Ebook: Fuzzy Mathematics: Approximation Theory
Author: George A. Anastassiou (auth.)
- Genre: Education
- Tags: Computational Intelligence, Artificial Intelligence (incl. Robotics), Probability Theory and Stochastic Processes
- Series: Studies in Fuzziness and Soft Computing 251
- Year: 2010
- Publisher: Springer-Verlag Berlin Heidelberg
- Edition: 1
- Language: English
- pdf
This monograph belongs to the broader area of Fuzzy Mathematics and it is the first one in Fuzzy Approximation Theory. The chapters are self-contained with lots of applications to teach several advanced courses and the topics covered are very diverse. An extensive background of Fuzziness and Fuzzy Real Analysis is given. The author covers Fuzzy Differentiation and Integration Theory followed by Fuzzy Ostrowski inequalities. Then results on classical algebraic and trigonometric polynomial Fuzzy Approximation are presented. The author develops a complete theory of convergence with rates of Fuzzy Positive linear operators to Fuzzy unit operator, the so-called Fuzzy Korovkin Theory. The related Fuzzy Global Smoothness is included. Then follows the study of Fuzzy Wavelet type operators and their convergence with rates to Fuzzy unit operator. Similarly the Fuzzy Neural Network Operators are discussed followed by Fuzzy Random Korovkin approximation theory and Fuzzy Random Neural Network approximations. The author continues with Fuzzy Korovkin approximations in the sense of Summability. Finally fuzzy sense differences of Fuzzy Wavelet type operators are estimated.

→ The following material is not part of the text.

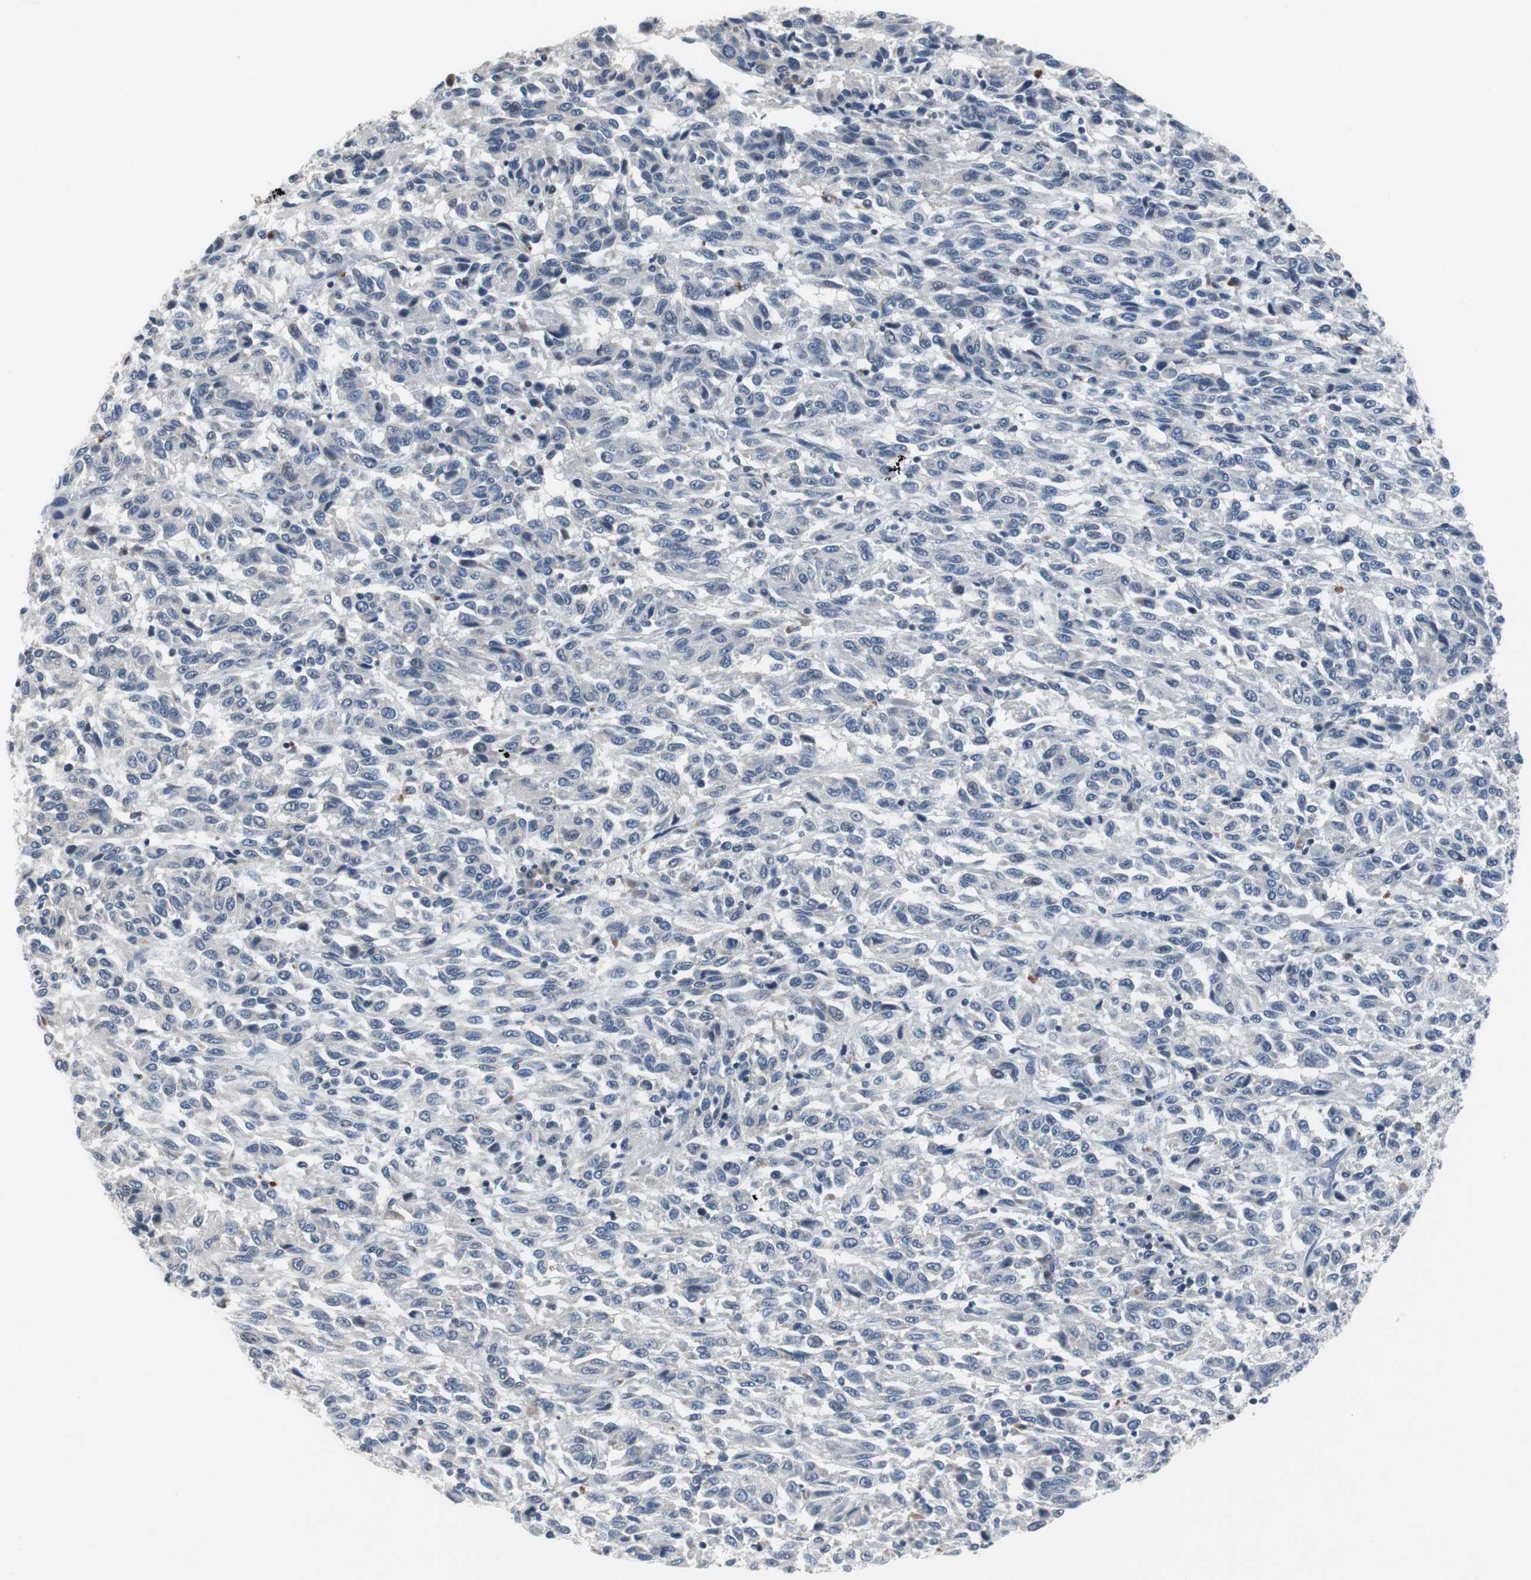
{"staining": {"intensity": "negative", "quantity": "none", "location": "none"}, "tissue": "melanoma", "cell_type": "Tumor cells", "image_type": "cancer", "snomed": [{"axis": "morphology", "description": "Malignant melanoma, Metastatic site"}, {"axis": "topography", "description": "Lung"}], "caption": "DAB immunohistochemical staining of malignant melanoma (metastatic site) demonstrates no significant staining in tumor cells.", "gene": "TP63", "patient": {"sex": "male", "age": 64}}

The monograph's approach is quantitative and the main results are given via Fuzzy inequalities, involving Fuzzy moduli of continuity, that is Fuzzy Jackson type inequalities.
The exposed theory is destined and expected to find applications to all aspects of Fuzziness from theoretical to practical in almost all sciences, technology, finance and industry. Also it has its interest within Pure Mathematics. So this monograph is suitable for researchers, graduate students and seminars of theoretical and applied mathematics, computer science, statistics and engineering.